[INSTRUCTIONS TO FOLLOW]
Would you return the lines between the one holding "lúc đầu khi" and the one holding "được chia thành", inclusive, and only those, exactly as they stand in the listing below?

[RECORD SET]
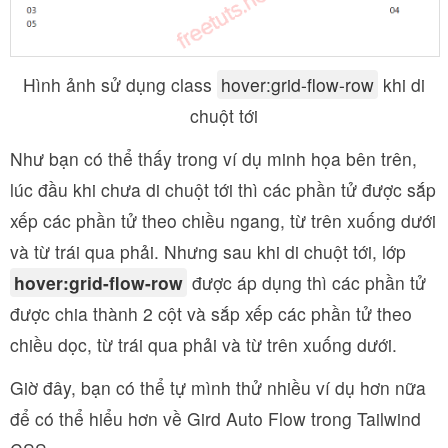
Hình ảnh sử dụng class
hover:grid-flow-row
khi di
chuột tới
Như bạn có thể thấy trong ví dụ minh họa bên trên,
lúc đầu khi chưa di chuột tới thì các phần tử được
sắp
xếp các phần tử theo chiều ngang, từ trên xuống dưới
và từ trái qua phải. Nhưng sau khi di chuột tới, lớp
hover:grid-flow-row
được áp dụng thì các phần tử
được chia thành 2 cột và sắp xếp các phần tử theo
chiều dọc, từ trái qua phải và từ trên xuống dưới.
Giờ đây, bạn có thể tự mình thử nhiều ví dụ hơn nữa
để có thể hiểu hơn về Gird Auto Flow trong Tailwind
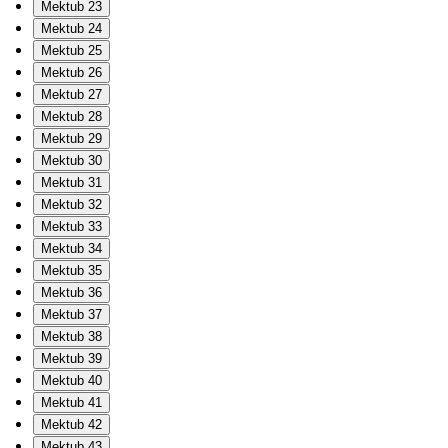
Mektub 23
Mektub 24
Mektub 25
Mektub 26
Mektub 27
Mektub 28
Mektub 29
Mektub 30
Mektub 31
Mektub 32
Mektub 33
Mektub 34
Mektub 35
Mektub 36
Mektub 37
Mektub 38
Mektub 39
Mektub 40
Mektub 41
Mektub 42
Mektub 43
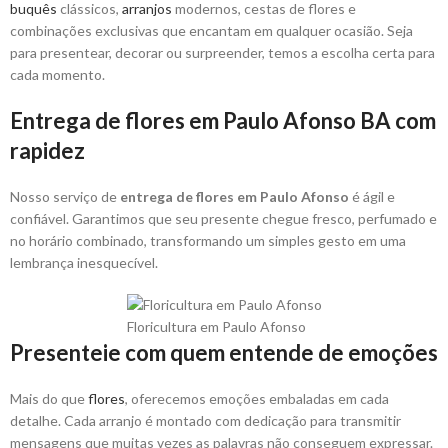
buquês
clássicos,
arranjos
modernos, cestas de flores e
combinações exclusivas que encantam em qualquer ocasião. Seja
para presentear, decorar ou surpreender, temos a escolha certa para
cada momento.
Entrega de flores em Paulo Afonso BA com
rapidez
Nosso serviço de
entrega de flores em Paulo Afonso
é ágil e
confiável. Garantimos que seu presente chegue fresco, perfumado e
no horário combinado, transformando um simples gesto em uma
lembrança inesquecível.
Floricultura em Paulo Afonso
Presenteie com quem entende de emoções
Mais do que
flores
, oferecemos emoções embaladas em cada
detalhe. Cada arranjo é montado com dedicação para transmitir
mensagens que muitas vezes as palavras não conseguem expressar.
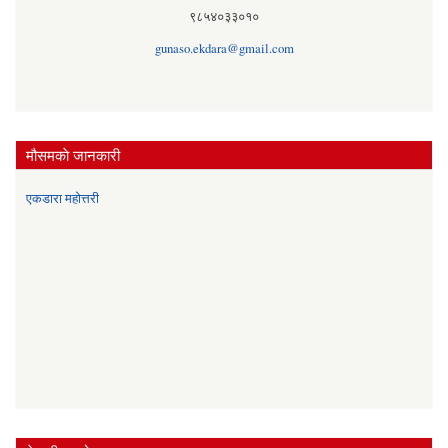
९८५४०३३०१०
gunaso.ekdara@gmail.com
मौसमकाे जानकारी
एकडारा महोत्तरी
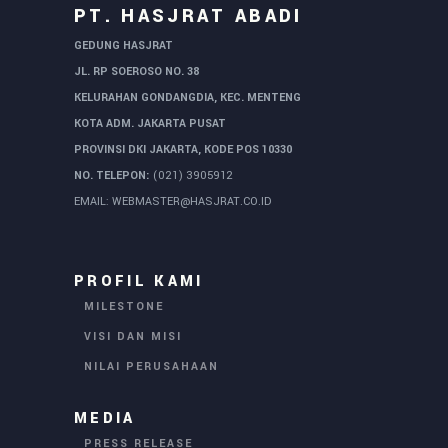
PT. HASJRAT ABADI
GEDUNG HASJRAT
JL. RP SOEROSO NO. 38
KELURAHAN GONDANGDIA, KEC. MENTENG
KOTA ADM. JAKARTA PUSAT
PROVINSI DKI JAKARTA, KODE POS 10330
NO. TELEPON:
(021) 3905912
EMAIL:
WEBMASTER@HASJRAT.CO.ID
PROFIL KAMI
MILESTONE
VISI DAN MISI
NILAI PERUSAHAAN
MEDIA
PRESS RELEASE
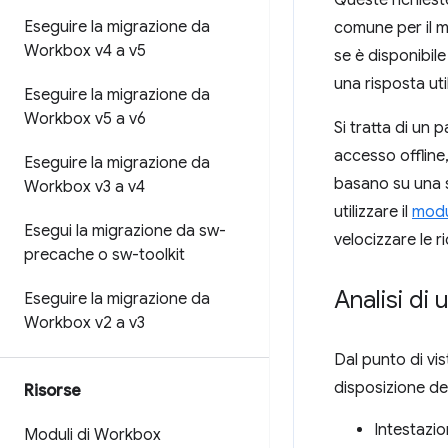
Eseguire la migrazione da
comune per il ma
Workbox v4 a v5
se è disponibil
una risposta uti
Eseguire la migrazione da
Workbox v5 a v6
Si tratta di un 
accesso offline,
Eseguire la migrazione da
basano su una s
Workbox v3 a v4
utilizzare il
mod
Esegui la migrazione da sw-
velocizzare le r
precache o sw-toolkit
Analisi di
Eseguire la migrazione da
Workbox v2 a v3
Dal punto di vist
disposizione deg
Risorse
Intestazio
Moduli di Workbox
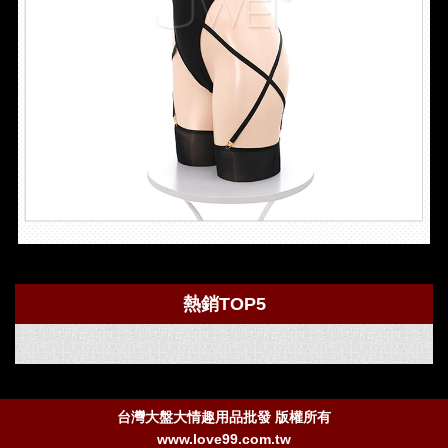
熱銷TOP5
台灣大盤大情趣用品批發 版權所有
www.love99.com.tw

[EXERCISE SOLUTION]
lúc đầu khi chưa di chuột tới thì các phần tử được
sắp
xếp các phần tử theo chiều ngang, từ trên xuống dưới
và từ trái qua phải. Nhưng sau khi di chuột tới, lớp
hover:grid-flow-row
được áp dụng thì các phần tử
được chia thành 2 cột và sắp xếp các phần tử theo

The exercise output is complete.